Given passage –
====================
Gains and Pains

Depending on your positioning traders experienced gains and pains this week with wild swings in both directions. The 100 day MA held on the week in Crude oil and if we can overcome the 50 day next week we should see fresh contract highs. Our favored trades are scaling into futures a few months out or purchasing July $5 bull call spreads. Natural gas was down marginally on the week but as long as the lows from the Fall hold we suggest lightly scaling into longs. Clients were buyers of May 50 cent bull call spreads this week. The indices continue to climb the wall of worry making fresh 2 1/2 year highs. Bulls remain in control…I remain perplexed but have given up fighting this trend.
The US dollar should continue lower so aggressive traders can probe the long side of all crosses with the exception of the Loonie as we could see a retracement after the 1.4% appreciation in recent weeks. Clients remain on the sidelines in livestock looking to buy a break in lean hogs and live cattle. Gold is overbought and the move in silver has become parabolic. Both metals in the medium term should see higher ground but we’re sticking to our guns a correction first. Some clients established bearish option plays in April gold this week anticipating a trade back near $1335/1345. When I checked last evening cotton was up limit and by the day’s end today prices had reversed to be down limit…a key reversal…stay tuned.
====================
Data excerpts –
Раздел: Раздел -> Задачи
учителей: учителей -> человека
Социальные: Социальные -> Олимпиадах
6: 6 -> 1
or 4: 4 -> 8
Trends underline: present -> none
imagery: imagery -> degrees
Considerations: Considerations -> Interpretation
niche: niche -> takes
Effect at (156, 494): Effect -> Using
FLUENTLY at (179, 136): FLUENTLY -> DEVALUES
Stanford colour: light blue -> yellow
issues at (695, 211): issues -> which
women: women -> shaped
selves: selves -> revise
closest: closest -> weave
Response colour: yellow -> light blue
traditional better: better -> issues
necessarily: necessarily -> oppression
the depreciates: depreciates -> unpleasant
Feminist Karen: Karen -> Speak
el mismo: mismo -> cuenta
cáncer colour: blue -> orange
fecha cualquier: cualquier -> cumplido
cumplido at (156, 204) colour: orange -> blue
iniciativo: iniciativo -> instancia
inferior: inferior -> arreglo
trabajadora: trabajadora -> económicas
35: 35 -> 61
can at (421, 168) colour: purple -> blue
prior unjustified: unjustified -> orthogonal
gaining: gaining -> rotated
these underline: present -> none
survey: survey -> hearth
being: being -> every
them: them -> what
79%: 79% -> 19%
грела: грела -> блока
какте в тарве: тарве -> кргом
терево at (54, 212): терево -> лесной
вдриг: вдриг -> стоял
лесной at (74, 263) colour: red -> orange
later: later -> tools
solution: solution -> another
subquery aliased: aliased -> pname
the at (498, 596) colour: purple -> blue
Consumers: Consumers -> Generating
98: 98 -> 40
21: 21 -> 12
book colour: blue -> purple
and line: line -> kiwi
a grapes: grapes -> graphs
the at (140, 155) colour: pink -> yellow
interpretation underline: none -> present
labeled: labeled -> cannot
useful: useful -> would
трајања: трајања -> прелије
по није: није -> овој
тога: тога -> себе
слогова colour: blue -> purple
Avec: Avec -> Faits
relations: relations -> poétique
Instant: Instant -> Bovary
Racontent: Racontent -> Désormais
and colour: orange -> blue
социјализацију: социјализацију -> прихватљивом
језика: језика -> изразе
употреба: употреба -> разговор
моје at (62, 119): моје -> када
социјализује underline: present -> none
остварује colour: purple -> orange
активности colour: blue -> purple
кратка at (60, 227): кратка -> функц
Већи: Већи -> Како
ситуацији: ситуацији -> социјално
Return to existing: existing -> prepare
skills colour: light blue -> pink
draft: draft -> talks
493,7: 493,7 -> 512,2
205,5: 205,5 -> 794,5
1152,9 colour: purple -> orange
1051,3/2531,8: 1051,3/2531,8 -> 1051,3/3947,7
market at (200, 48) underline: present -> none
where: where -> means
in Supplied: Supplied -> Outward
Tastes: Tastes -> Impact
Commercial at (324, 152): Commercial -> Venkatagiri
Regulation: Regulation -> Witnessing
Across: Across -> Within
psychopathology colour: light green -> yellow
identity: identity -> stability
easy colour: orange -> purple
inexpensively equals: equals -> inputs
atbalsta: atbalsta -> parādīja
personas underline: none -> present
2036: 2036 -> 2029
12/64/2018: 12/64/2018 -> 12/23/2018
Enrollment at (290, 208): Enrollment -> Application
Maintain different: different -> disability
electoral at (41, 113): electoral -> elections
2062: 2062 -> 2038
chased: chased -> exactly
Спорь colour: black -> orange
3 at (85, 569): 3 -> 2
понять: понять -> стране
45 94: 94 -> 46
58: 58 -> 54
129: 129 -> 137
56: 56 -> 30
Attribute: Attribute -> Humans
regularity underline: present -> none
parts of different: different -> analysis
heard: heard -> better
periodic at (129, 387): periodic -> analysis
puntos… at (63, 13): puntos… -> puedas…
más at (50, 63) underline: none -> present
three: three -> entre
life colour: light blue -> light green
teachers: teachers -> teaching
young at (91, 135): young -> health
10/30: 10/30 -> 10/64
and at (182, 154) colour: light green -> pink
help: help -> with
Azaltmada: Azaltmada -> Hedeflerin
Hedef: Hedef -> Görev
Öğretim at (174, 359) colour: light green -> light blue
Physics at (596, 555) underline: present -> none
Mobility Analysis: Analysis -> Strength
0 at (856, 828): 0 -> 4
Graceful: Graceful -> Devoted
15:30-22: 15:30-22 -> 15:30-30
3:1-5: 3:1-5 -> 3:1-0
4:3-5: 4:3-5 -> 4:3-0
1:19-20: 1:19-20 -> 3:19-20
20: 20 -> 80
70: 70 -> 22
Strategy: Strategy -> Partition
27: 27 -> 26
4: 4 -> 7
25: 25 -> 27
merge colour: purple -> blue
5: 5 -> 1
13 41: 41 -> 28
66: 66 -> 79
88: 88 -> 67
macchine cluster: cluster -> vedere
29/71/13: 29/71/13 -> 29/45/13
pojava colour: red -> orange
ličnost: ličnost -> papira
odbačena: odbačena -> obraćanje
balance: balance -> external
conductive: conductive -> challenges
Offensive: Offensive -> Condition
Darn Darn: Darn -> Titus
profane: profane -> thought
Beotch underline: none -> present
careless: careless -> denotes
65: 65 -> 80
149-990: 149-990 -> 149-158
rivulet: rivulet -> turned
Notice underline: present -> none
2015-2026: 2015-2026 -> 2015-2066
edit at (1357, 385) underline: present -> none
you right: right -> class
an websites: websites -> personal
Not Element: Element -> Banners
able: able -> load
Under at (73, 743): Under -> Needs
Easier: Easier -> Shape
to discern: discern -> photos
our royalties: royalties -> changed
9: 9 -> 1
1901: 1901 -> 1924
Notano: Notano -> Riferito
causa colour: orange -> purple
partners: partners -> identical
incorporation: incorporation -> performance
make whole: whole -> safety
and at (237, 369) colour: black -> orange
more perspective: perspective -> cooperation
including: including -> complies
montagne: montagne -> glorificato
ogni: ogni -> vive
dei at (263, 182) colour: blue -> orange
====================
What you need to do –
1. List every individual commodity named in the market commentary, leaving out broad groupings such as livestock.
2. Write out everything in the market commentary from "Depending on your" down to "fighting this trend.", swapping "marginally" for "slightly".

Results for the exercise –
1. Crude oil, natural gas, lean hogs, live cattle, gold, silver, cotton

2.
Depending on your positioning traders experienced gains and pains this week with wild swings in both directions. The 100 day MA held on the week in Crude oil and if we can overcome the 50 day next week we should see fresh contract highs. Our favored trades are scaling into futures a few months out or purchasing July $5 bull call spreads. Natural gas was down slightly on the week but as long as the lows from the Fall hold we suggest lightly scaling into longs. Clients were buyers of May 50 cent bull call spreads this week. The indices continue to climb the wall of worry making fresh 2 1/2 year highs. Bulls remain in control…I remain perplexed but have given up fighting this trend.